Un homme déclame, seul :
Le père de mon père était douanier. Un sous-fifre. Un gabelou de rien du tout. Sa vie, il l’a passée à patrouiller sur le Rhin. Dans un canot. II a eu son heure de gloire pourtant. À la fin de la deuxième guerre… Un David helvétique face au Goliath nazi. Quand les alliés ont traversé le fleuve pour aller écraser le Troisième Reich, quelques soldats allemands sont restés coincés dans leurs bastions au bord de l’eau. Plus de ravitaillement et les boules de sortir de leur trou. Ils crevaient la dalle. Mon grand-père connaissait leurs positions… La nuit -et à la rame pour ne pas faire de bruit – il est allé les cueillir un par un. Pour leur donner de quoi manger et les mettre à l’abri. C’est héroïque, vous ne trouvez pas? Peut-être qu’il leur a sauvé la vie… Et n’allez pas le traiter de collabo! Il ne s’agissait pas de ça… Un héros, voilà tout. Un homme de coeur. Un homme de courage. Un altruiste bon comme le pain. Tout le contraire de moi.

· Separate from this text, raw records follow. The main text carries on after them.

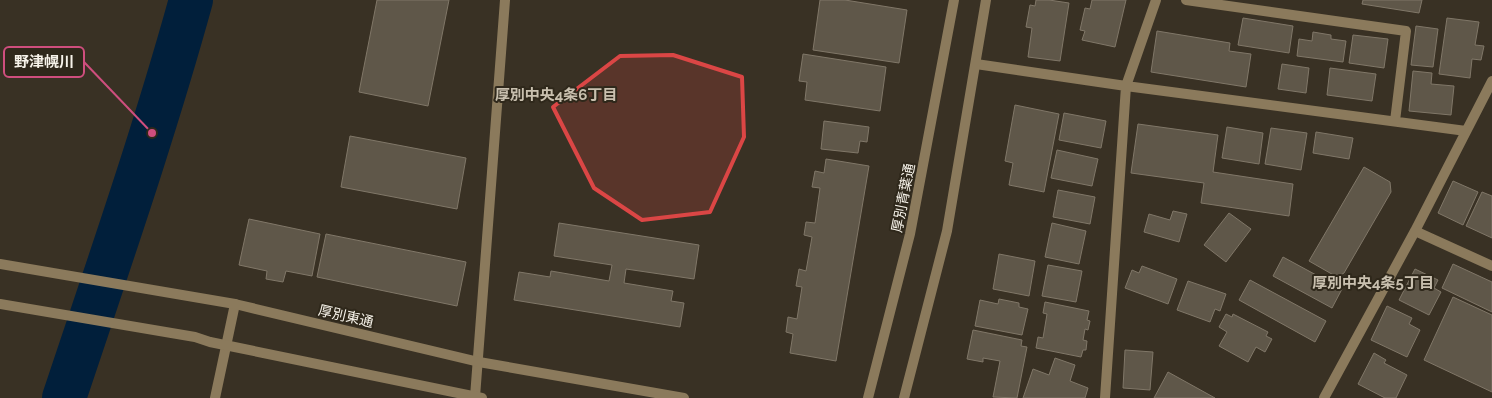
<svg xmlns="http://www.w3.org/2000/svg" width="1492" height="398" font-family="Raleway,'Noto Sans JP',sans-serif">
<rect width="100%" height="100%" fill="#393124"/>
<g fill="none" stroke-linecap="round" stroke-linejoin="round">
<path stroke="#011f3b" stroke-width="44" d="M64,398C108,266 154,134 191,0"/>
</g>
<path fill="#5f5749" stroke="#807768" d="M377,0H449L428,106L359,92Z
M820,0H845L907,10L899,63L813,50Z
M1036,0H1049L1069,3L1060,61L1028,57L1032,28L1026,27L1030,5L1035,6Z
M1092,0H1126L1115,47L1082,40L1085,31L1080,30L1085,8L1090,9Z
M1363,0H1422L1419,13L1362,4Z
M1243,18L1293,26L1289,53L1238,45Z
M1447,18L1479,22L1475,45L1484,46L1481,60L1472,59L1470,78L1439,74Z
M1416,26L1438,29L1433,67L1411,65Z
M1157,31L1230,43L1229,51L1251,54L1246,87L1151,72Z
M1313,32L1331,35V39L1346,41L1343,62L1297,56L1299,39L1312,41Z
M1353,35L1388,39L1384,68L1349,63Z
M803,54L886,67L880,111L805,100L807,82L799,81Z
M1282,64L1309,68L1306,93L1278,89Z
M1330,68L1376,74L1372,101L1327,95Z
M1413,71L1432,73L1431,84L1454,86L1451,115L1409,111Z
M1015,105L1059,114L1044,192L1009,185L1013,163L1005,161Z
M1064,113L1106,121L1101,148L1059,140Z
M824,121L869,127L867,142L860,141L858,153L821,149Z
M1138,124L1218,135L1213,172L1293,184L1289,216L1201,203L1204,183L1131,173Z
M1227,127L1263,133L1259,164L1222,158Z
M1271,128L1307,133L1301,170L1265,164Z
M1316,132L1353,138L1349,159L1313,153Z
M350,136L466,158L457,209L341,187Z
M1057,150L1098,159L1092,186L1051,178Z
M826,159L869,166L836,361L790,353L793,334L786,332L788,317L797,319L802,287L796,286L799,269L806,271L812,237L804,235L806,222L815,223L820,188L812,187L815,171L824,173Z
M1364,167L1390,182L1391,192L1344,273L1337,277L1309,261Z
M1453,181L1478,192L1463,225L1438,213Z
M1058,190L1095,197L1090,224L1053,217Z
M1482,192L1492,196V238L1466,226Z
M1173,211L1187,214L1179,242L1144,232L1149,214L1170,220Z
M1229,213L1251,229L1226,262L1204,245Z
M249,219L320,234L312,276L286,271L283,282L266,279L267,271L239,265Z
M559,223L699,245L694,279L626,269L624,283L673,291L671,301L684,303L680,327L514,300L519,272L550,277L551,271L609,281L612,265L554,256Z
M1052,223L1086,231L1079,264L1045,257Z
M326,234L466,262L457,306L317,277Z
M999,254L1035,261L1029,296L993,289Z
M1283,257L1342,289L1332,308L1273,276Z
M1453,264L1492,282V312L1442,288Z
M1048,265L1082,271L1076,302L1042,296Z
M1142,266L1177,279L1168,304L1125,288L1132,270L1139,273Z
M1415,269L1438,280L1434,288L1441,292L1429,315L1399,300Z
M1250,280L1326,321L1315,342L1239,300Z
M1188,281L1226,294L1220,311L1215,309L1210,322L1177,310Z
M1453,297L1492,315V392L1424,360Z
M999,299L1019,303V307L1028,309L1022,335L975,326L980,300L998,304Z
M1045,302L1089,311L1087,320L1090,321L1088,330L1085,329L1083,340L1087,341L1086,350H1083L1081,357L1036,348L1038,337L1043,338L1047,314L1043,313Z
M1387,306L1412,318L1409,324L1420,330L1407,357L1371,340Z
M1226,314L1232,317L1233,314L1268,332L1266,336L1272,339L1265,352L1256,347L1248,362L1219,346L1227,332L1219,327Z
M973,330L1022,340L1021,346L1027,347L1017,398L993,397L1000,361L983,358V362L967,359Z
M1125,350L1153,352L1150,390L1123,388Z
M1374,353L1386,360L1384,363L1407,375L1396,398H1385L1358,384Z
M1055,358L1075,365L1070,381L1088,388L1085,398H1023L1033,369L1049,375Z
M1168,372L1215,398H1154Z"/>
<g fill="none" stroke-linecap="round" stroke-linejoin="round">
<path stroke="#8b7a5c" stroke-width="10" d="M1186,0L1406,31L1395,121
M976,64L1126,86L1466,131
M1415,231L1492,266
M475,397L505,0
M215,398L235,304
M1105,398L1126,86L1156,0
M1324,398L1415,231L1492,81"/>
<path stroke="#8b7a5c" stroke-width="10" d="M0,264L235,304L479,362L684,398
M0,304L195,337L210,342L482,398
M868,398L910,234L954,0
M904,398L947,231L986,0"/>
</g>
<path fill="#db4645" fill-opacity="0.2" stroke="#db4645" stroke-width="4" stroke-linejoin="round" d="M673,55L742,77L744,137L710,212L642,220L594,188L553,107L620,56Z"/>
<g text-anchor="middle" dominant-baseline="central" stroke-width="4" stroke-linejoin="round" paint-order="stroke">
<g font-size="14" fill="#f6f2e9" stroke="#2f281b">
<text transform="translate(903 198) rotate(-79)">厚別青葉通</text>
<text transform="translate(346 316) rotate(13)">厚別東通</text>
</g>
<g font-size="15" font-weight="bold" fill="#c9c0af" stroke="#2f281b">
<text x="556" y="95">厚別中央4条6丁目</text>
<text x="1373" y="283">厚別中央4条5丁目</text>
</g>
</g>
<path fill="none" stroke="#cf4e7e" stroke-width="2" d="M152 133L84 62"/>
<circle fill="#cf4e7e" stroke="#2f281b" stroke-width="2" cx="152" cy="133" r="5"/>
<rect fill="#2f281b" stroke="#cf4e7e" stroke-width="2" x="4" y="47" width="80" height="30" rx="5"/>
<g font-size="15" text-anchor="middle" font-weight="bold" fill="#f6f2e9">
<text x="44" y="67">野津幌川</text>
</g>
</svg>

Il s‘arrête pensif, amer, presque triste.
Moi aussi j’aurais aimé être un héros. Juste une fois. Ça m’aurait suffi. Avoir ma photo dans le journal. Vous voyez ? Mais maintenant, il est trop tard. J’en aurai plus le temps… J’ai rendez-vous, je vous l’ai dit. Cette nuit, à trois heures.
De sa poche, il sort un canif, fier et ragaillardi.
Je l’ai toujours avec moi ! Je ne voudrais pas rater l’occasion si elle se présentait. Sauver une vie, ça c’est quelque chose! Même une vie tout à fait minable. C’est absolument indiscutable. Ça fait de vous un héros sur-le-champ.
Il s’interrompt un instant, rêveur, puis se reprend :
Je vous vois venir. Vous allez me demander à quoi bon un couteau pour sauver une vie… Oui. C’est que j’ai ma petite idée bien précise… Depuis longtemps.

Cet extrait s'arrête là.